Jouée dès 1727 (nouvelle datation) puis selon les sources historiques « classiques », le vendredi Saint du 15 avril 1729 à Leipzig (très probablement à Saint-Thomas qui possédait alors deux orgues), la Passion selon Saint-Matthieu BWV 244 s’inscrit naturellement au moment de Pâques. C’est pourquoi la partition est depuis longtemps déjà l’un des temps forts de la Semana religiosa de Cuenca.
Chaque année, les Passions de Bach constituent les grands moments de la Semana Santa. En 2010 après une Saint-Jean musclée, théâtrale et expressive voire âpre et mordante défendue par Les Musiciens du Louvre, la Saint-Matthieu qui en est le pendant plus humain et doloriste, était interprétée par un collectif britannique, celui dirigé par Robert King à la tête de son ensemble, The King’s consort.
Dès l’ouverture, le chef joue au maximum des ressources et possibilités du double choeur (de 15 personnes chacun), avec point distinctif, un petit choeur de femmes (3 chanteuses qui sont les 3 solistes à venir) situé à gauche, au niveau des traversos.

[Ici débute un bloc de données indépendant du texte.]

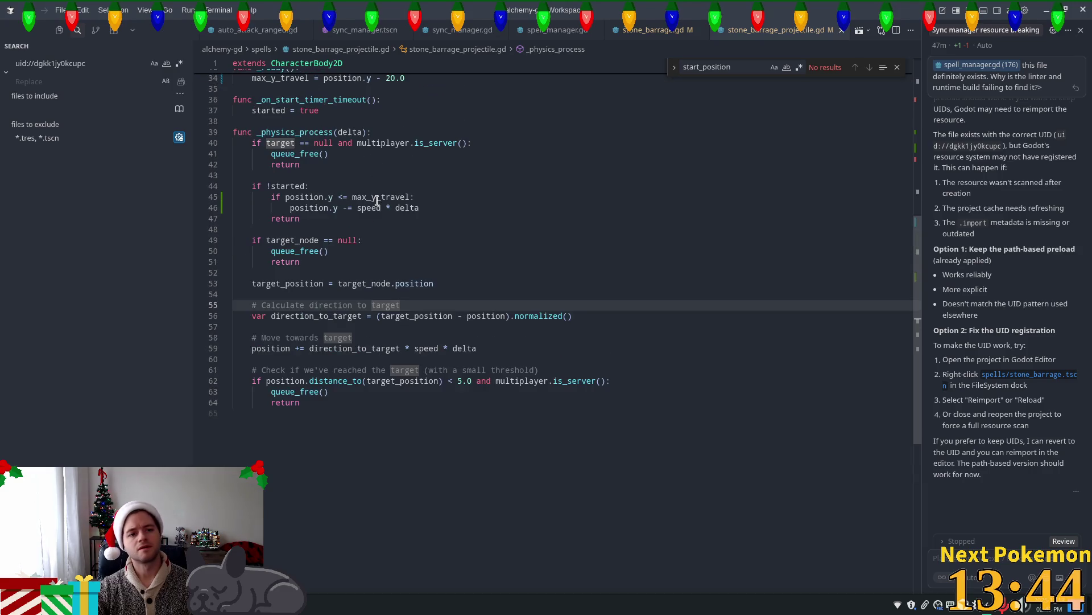
click(346, 207)
key(Delete)
text(-)
click(585, 227)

Pendant toute la première partie, Robert King s’inscrit dans une lecture médiane, d’une douceur et d’un apaisement assumé, nuancée depuis son début par un atténuation expressive dont on regrette parfois le manque de relief (voilà qui contraste avec l’appropriation théâtrale et véhémente des Musiciens du Louvre)… Nous sommes bien ici du côté non des acteurs de la Passion, au coeur des souffrances du Christ, mais plutôt, en liaison direct avec la force des chorals, parmi les fervents, au sein de l’assemblée des croyants, portés par un désir de fraternité et de chaleur apaisée.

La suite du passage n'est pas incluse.